## What the task asks
Using the entries that follow, write out the line containing "7: (70, 411, 4.18)", the line containing "18: (751, 213, 54.99)", and every line between them, exactly and nothing else.

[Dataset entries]
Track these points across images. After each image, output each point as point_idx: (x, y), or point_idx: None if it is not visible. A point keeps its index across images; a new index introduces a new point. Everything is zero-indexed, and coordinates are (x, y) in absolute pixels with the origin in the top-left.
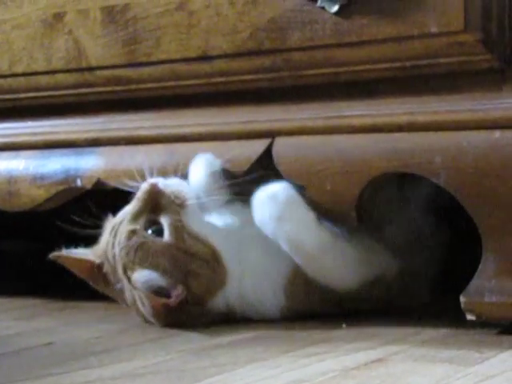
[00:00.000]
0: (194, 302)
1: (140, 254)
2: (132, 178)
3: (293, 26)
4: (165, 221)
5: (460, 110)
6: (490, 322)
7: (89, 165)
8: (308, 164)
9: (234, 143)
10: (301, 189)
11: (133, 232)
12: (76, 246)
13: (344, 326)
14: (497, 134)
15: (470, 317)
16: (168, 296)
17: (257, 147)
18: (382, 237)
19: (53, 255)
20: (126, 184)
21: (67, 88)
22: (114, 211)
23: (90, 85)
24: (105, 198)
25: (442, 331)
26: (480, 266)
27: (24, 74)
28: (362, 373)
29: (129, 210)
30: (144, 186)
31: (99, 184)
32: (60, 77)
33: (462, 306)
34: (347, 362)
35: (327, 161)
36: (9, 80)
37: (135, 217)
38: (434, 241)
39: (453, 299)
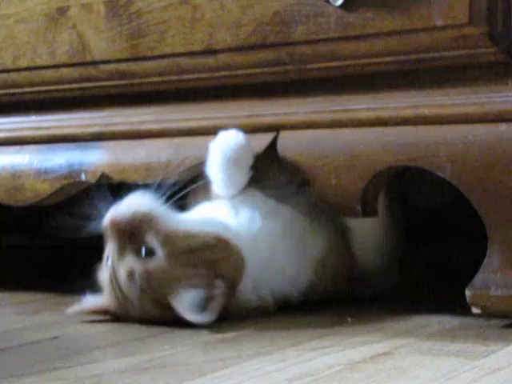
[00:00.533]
0: (229, 289)
1: (154, 282)
2: (136, 172)
3: (297, 19)
4: (148, 238)
5: (465, 104)
6: (496, 316)
7: (93, 159)
8: (313, 158)
9: None
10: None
11: (130, 273)
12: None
13: (349, 319)
14: (502, 126)
15: (475, 310)
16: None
17: (262, 141)
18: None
19: (72, 313)
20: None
21: (71, 82)
22: None
23: (94, 79)
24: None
25: (448, 325)
26: (485, 260)
27: (28, 69)
28: (368, 366)
29: (109, 251)
30: (105, 225)
31: (103, 178)
32: (64, 71)
33: (468, 299)
34: (353, 355)
35: (332, 154)
36: (13, 74)
37: (120, 253)
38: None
39: (458, 293)
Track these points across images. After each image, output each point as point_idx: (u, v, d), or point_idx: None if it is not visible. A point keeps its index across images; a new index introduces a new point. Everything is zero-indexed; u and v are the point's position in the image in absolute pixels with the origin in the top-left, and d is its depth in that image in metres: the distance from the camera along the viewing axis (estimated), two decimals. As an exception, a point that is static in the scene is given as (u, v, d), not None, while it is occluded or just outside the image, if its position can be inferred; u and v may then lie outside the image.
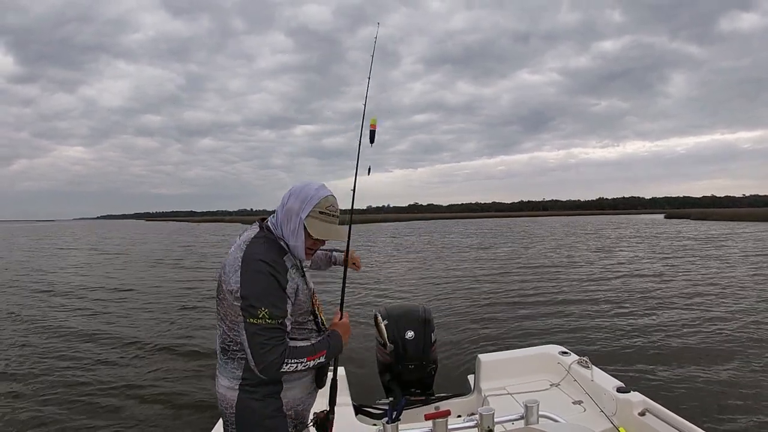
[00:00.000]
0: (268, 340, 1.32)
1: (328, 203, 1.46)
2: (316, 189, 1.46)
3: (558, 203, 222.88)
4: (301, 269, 1.54)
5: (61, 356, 5.78)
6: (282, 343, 1.34)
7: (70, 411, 4.18)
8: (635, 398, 2.25)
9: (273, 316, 1.32)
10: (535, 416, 1.73)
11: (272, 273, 1.35)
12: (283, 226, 1.46)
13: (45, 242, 34.55)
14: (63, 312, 8.53)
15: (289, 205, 1.45)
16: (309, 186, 1.48)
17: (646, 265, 13.61)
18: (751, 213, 54.99)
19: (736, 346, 5.57)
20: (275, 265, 1.37)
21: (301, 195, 1.45)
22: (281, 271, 1.38)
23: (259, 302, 1.32)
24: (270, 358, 1.32)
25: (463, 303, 8.63)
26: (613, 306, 8.06)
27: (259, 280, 1.34)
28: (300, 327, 1.49)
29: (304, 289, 1.48)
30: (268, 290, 1.34)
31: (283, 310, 1.35)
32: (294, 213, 1.44)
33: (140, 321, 7.76)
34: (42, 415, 4.10)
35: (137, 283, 12.01)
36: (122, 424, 3.98)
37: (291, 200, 1.45)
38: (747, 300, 8.19)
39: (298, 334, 1.48)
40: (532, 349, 3.15)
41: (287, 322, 1.38)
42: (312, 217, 1.44)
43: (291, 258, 1.47)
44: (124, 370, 5.30)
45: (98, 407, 4.28)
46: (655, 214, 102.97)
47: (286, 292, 1.38)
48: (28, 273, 14.56)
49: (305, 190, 1.46)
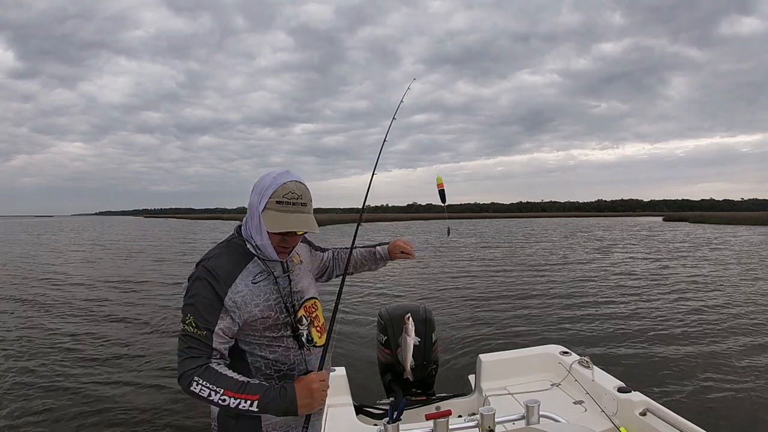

## Solution to this problem
7: (70, 411, 4.18)
8: (635, 398, 2.25)
9: (273, 316, 1.32)
10: (535, 416, 1.73)
11: (272, 273, 1.35)
12: (283, 226, 1.46)
13: (45, 242, 34.55)
14: (63, 312, 8.53)
15: (289, 205, 1.45)
16: (309, 186, 1.48)
17: (646, 265, 13.61)
18: (751, 213, 54.99)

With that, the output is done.